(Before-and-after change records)
----------
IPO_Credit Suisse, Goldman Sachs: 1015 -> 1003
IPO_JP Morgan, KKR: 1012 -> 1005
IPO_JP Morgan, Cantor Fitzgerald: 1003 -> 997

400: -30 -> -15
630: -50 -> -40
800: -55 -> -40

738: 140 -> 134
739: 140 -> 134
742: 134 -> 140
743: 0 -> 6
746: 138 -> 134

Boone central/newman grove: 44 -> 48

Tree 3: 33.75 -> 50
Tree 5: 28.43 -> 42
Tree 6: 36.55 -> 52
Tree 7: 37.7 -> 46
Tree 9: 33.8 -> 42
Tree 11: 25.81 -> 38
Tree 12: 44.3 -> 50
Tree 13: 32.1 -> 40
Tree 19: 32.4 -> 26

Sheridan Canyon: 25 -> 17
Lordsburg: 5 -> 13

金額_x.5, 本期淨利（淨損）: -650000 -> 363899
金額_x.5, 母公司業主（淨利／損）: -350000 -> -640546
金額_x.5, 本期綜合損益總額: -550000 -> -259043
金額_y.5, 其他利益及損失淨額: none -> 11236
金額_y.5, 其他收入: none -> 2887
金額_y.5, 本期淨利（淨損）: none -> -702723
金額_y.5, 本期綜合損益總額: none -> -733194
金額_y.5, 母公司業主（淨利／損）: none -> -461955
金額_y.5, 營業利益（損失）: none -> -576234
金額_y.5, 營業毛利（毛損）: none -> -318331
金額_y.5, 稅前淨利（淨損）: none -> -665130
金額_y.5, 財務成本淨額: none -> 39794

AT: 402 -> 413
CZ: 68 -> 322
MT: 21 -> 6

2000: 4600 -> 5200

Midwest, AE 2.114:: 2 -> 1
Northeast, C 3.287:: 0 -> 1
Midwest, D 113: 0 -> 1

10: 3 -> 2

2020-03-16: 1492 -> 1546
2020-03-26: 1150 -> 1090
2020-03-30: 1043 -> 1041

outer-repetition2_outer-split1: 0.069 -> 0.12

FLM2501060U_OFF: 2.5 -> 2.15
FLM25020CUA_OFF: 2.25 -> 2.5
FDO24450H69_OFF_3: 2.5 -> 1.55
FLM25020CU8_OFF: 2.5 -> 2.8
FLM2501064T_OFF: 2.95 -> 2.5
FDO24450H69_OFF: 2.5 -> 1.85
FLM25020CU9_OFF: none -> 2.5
----------
Required work → Every entry should be given again exactly as written.

Answer area →
IPO_Credit Suisse, Goldman Sachs: 1015 -> 1003
IPO_JP Morgan, KKR: 1012 -> 1005
IPO_JP Morgan, Cantor Fitzgerald: 1003 -> 997

400: -30 -> -15
630: -50 -> -40
800: -55 -> -40

738: 140 -> 134
739: 140 -> 134
742: 134 -> 140
743: 0 -> 6
746: 138 -> 134

Boone central/newman grove: 44 -> 48

Tree 3: 33.75 -> 50
Tree 5: 28.43 -> 42
Tree 6: 36.55 -> 52
Tree 7: 37.7 -> 46
Tree 9: 33.8 -> 42
Tree 11: 25.81 -> 38
Tree 12: 44.3 -> 50
Tree 13: 32.1 -> 40
Tree 19: 32.4 -> 26

Sheridan Canyon: 25 -> 17
Lordsburg: 5 -> 13

金額_x.5, 本期淨利（淨損）: -650000 -> 363899
金額_x.5, 母公司業主（淨利／損）: -350000 -> -640546
金額_x.5, 本期綜合損益總額: -550000 -> -259043
金額_y.5, 其他利益及損失淨額: none -> 11236
金額_y.5, 其他收入: none -> 2887
金額_y.5, 本期淨利（淨損）: none -> -702723
金額_y.5, 本期綜合損益總額: none -> -733194
金額_y.5, 母公司業主（淨利／損）: none -> -461955
金額_y.5, 營業利益（損失）: none -> -576234
金額_y.5, 營業毛利（毛損）: none -> -318331
金額_y.5, 稅前淨利（淨損）: none -> -665130
金額_y.5, 財務成本淨額: none -> 39794

AT: 402 -> 413
CZ: 68 -> 322
MT: 21 -> 6

2000: 4600 -> 5200

Midwest, AE 2.114:: 2 -> 1
Northeast, C 3.287:: 0 -> 1
Midwest, D 113: 0 -> 1

10: 3 -> 2

2020-03-16: 1492 -> 1546
2020-03-26: 1150 -> 1090
2020-03-30: 1043 -> 1041

outer-repetition2_outer-split1: 0.069 -> 0.12

FLM2501060U_OFF: 2.5 -> 2.15
FLM25020CUA_OFF: 2.25 -> 2.5
FDO24450H69_OFF_3: 2.5 -> 1.55
FLM25020CU8_OFF: 2.5 -> 2.8
FLM2501064T_OFF: 2.95 -> 2.5
FDO24450H69_OFF: 2.5 -> 1.85
FLM25020CU9_OFF: none -> 2.5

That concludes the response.